● YOUR OBJECTIVE: The answer should consist of each line below that contains the word "улица".
★ ★ ★ ★ ★ ★ ★
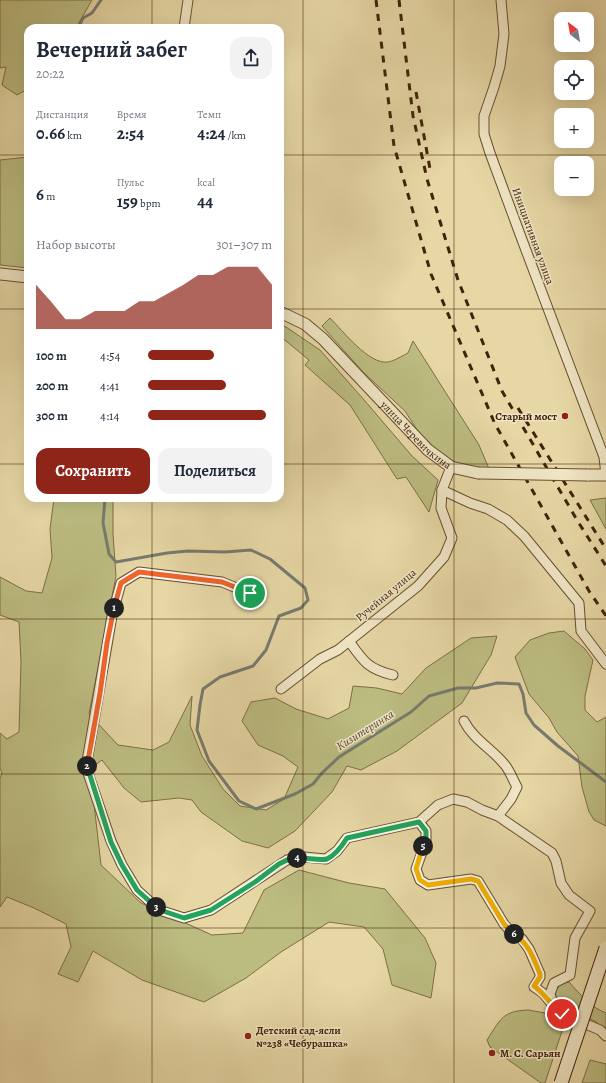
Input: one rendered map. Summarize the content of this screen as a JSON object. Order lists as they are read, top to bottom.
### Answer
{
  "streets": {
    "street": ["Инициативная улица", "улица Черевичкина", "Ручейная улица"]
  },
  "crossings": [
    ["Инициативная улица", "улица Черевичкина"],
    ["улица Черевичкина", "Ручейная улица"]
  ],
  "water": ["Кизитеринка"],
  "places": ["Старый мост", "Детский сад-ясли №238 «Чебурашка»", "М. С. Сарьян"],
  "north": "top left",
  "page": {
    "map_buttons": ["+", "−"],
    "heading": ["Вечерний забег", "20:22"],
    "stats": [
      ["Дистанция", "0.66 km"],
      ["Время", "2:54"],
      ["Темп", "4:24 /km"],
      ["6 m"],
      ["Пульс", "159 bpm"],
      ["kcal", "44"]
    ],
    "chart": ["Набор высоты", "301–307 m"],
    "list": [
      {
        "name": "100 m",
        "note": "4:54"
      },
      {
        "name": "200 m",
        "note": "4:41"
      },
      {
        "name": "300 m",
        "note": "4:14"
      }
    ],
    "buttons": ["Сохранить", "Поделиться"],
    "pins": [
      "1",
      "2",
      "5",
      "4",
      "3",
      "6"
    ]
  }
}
★ ★ ★ ★ ★ ★ ★
● YOUR SOLUTION:
    "street": ["Инициативная улица", "улица Черевичкина", "Ручейная улица"]
    ["Инициативная улица", "улица Черевичкина"],
    ["улица Черевичкина", "Ручейная улица"]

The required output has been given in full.